Most of the people in local parties that I've met around here are clueless as to how to work modern technology and I wouldn't be surprised if that was true nationally. Also, they have their heads in the sand as to door-knocking and leaflets - they simply cling to them hard with no proof they works, and squander the efforts of those they convince to do it. I think it's counter-productive but let's not go into that.

Just look at each party's ward Facebook pages (do they actually have one?) and you'll see why this website is a paradise of engagement in comparison. Facebook is a way to electronically reach people under their own names - that's an incredible opportunity - most internet users don't use their real names (this site being one such example).

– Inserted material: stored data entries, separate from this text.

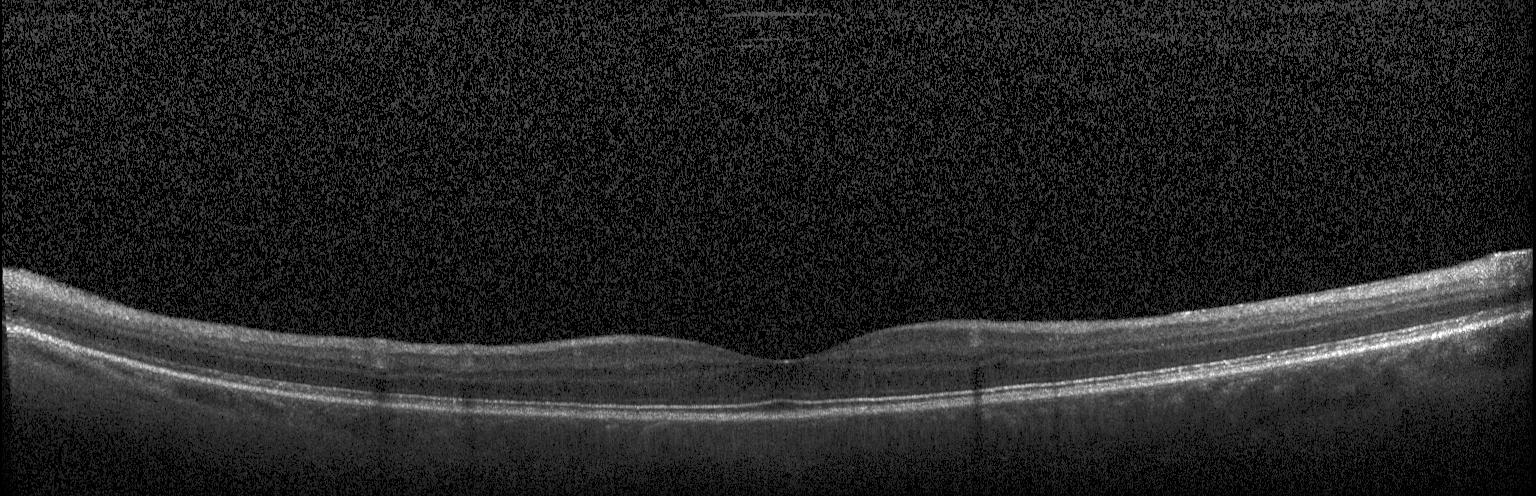 Through the macula, spectral-domain OCT, instrument: Heidelberg Spectralis, retinal OCT B-scan — Dx: no CNV, no DME, and no drusen.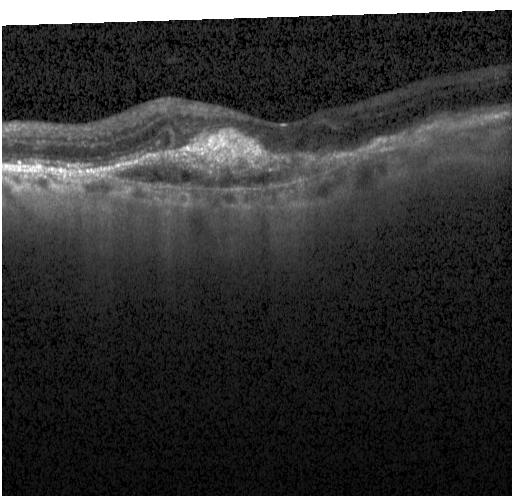 Instrument: Heidelberg Spectralis · optical coherence tomography B-scan — The scan shows a choroidal neovascular membrane.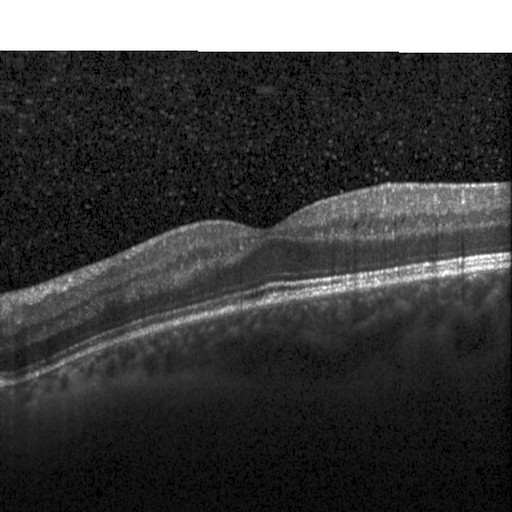
Heidelberg Spectralis, horizontal scan through the fovea, OCT B-scan — Impression: diabetic macular edema.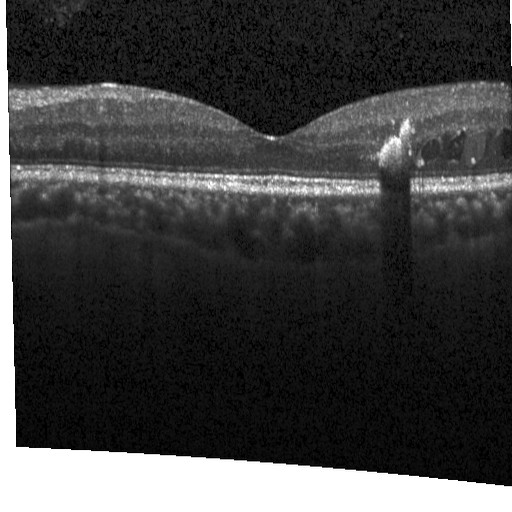
OCT line scan. Impression: DME.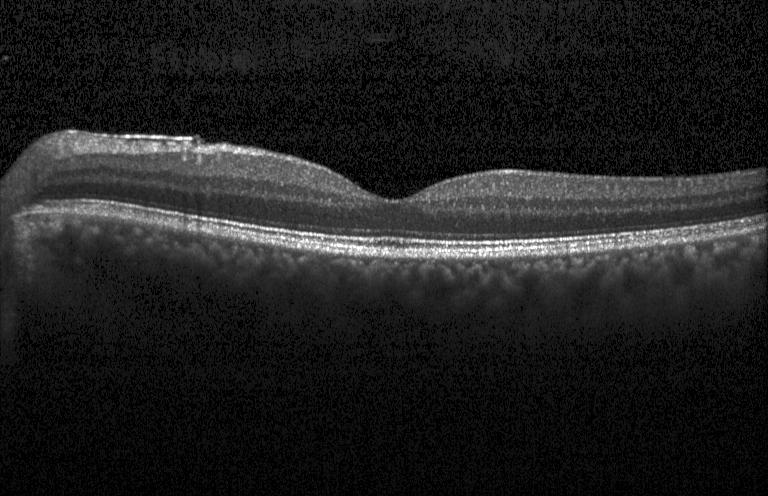 Instrument: Heidelberg Spectralis, SD-OCT, OCT B-scan — Impression: neither choroidal neovascularization, diabetic macular edema, nor drusen.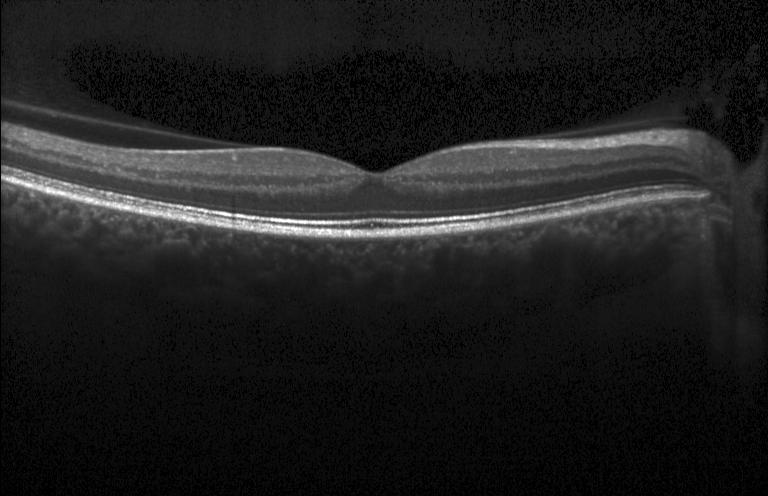
OCT finding: no choroidal neovascularization, no diabetic macular edema, and no drusen.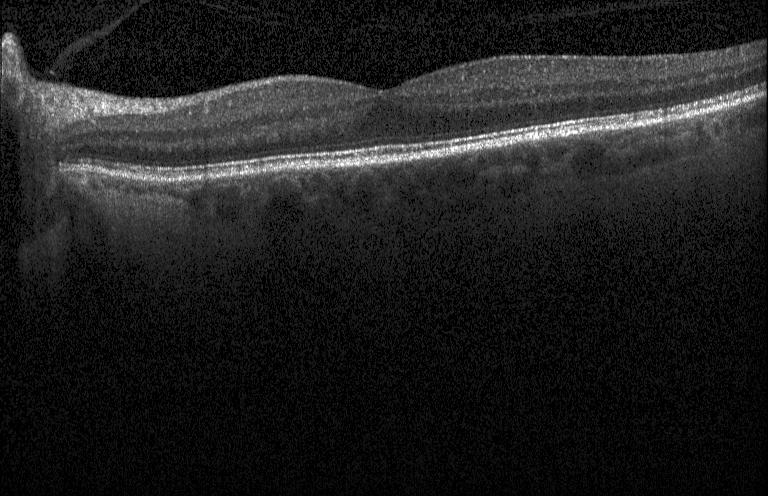 Finding: no evidence of choroidal neovascularization, diabetic macular edema, or drusen.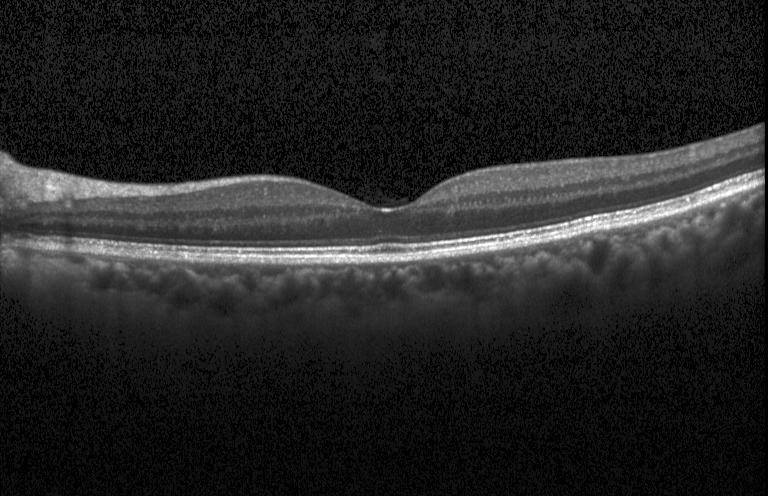 Heidelberg Spectralis OCT system. Fovea-centered. Spectral-domain optical coherence tomography. Retinal OCT cross-section
Impression: neither CNV, DME, nor drusen.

In terms of numbers of votes cast (yes, I know they're not 'safe' to count) people are more active than ever and the parties are too full of old fogies clinging to post-war command and control views. The next generation will change things for the better, but I want it now.

I agree with all you say Chris - the political situation is very unhealthy at the moment. But at least one issue politics/pressure groups are alive and well. 

We have a coalition because this is what people voted for last election (although we didn't know it at the time). Probably we will have a coalition 2015 as well - the LDs certainly seem to think so.

A lot of countries have some sort of coalition situation, not perfect but no system is, as we all know. 2015 may see Labour & the LDs or Tories & UKIP - who knows. One thing, it's going to rip politics as we know it apart, financially, ethically, etc. Perceived 'wisdom', as you imply above, is going to be severely strained. Never mind reforming this government service and that health provision - it's the politics of this country that needs the most reform!

Yes, yes and a no, Chris.

Technology is a tool. A very useful tool which can expose the power of the Commanders and Controllers in their well-defended cave.

Exit - leaving the cave for the fresh air and sunlight - is fine. But it doesn't change or challenge that power if the machinery of control remains firmly buried inside the cave. (In our case, in River Park House, the Leadership bunker.)

Transparency by itself helps. But it's like the Situationist retelling of the allegory of Plato's Cave, where someone accidentally knocks a hole in the cave wall.  Light floods in, so they make windows.

When one innocent idealist suggests they go outside into the fresh air and sunshine they all laugh at this absurd idea.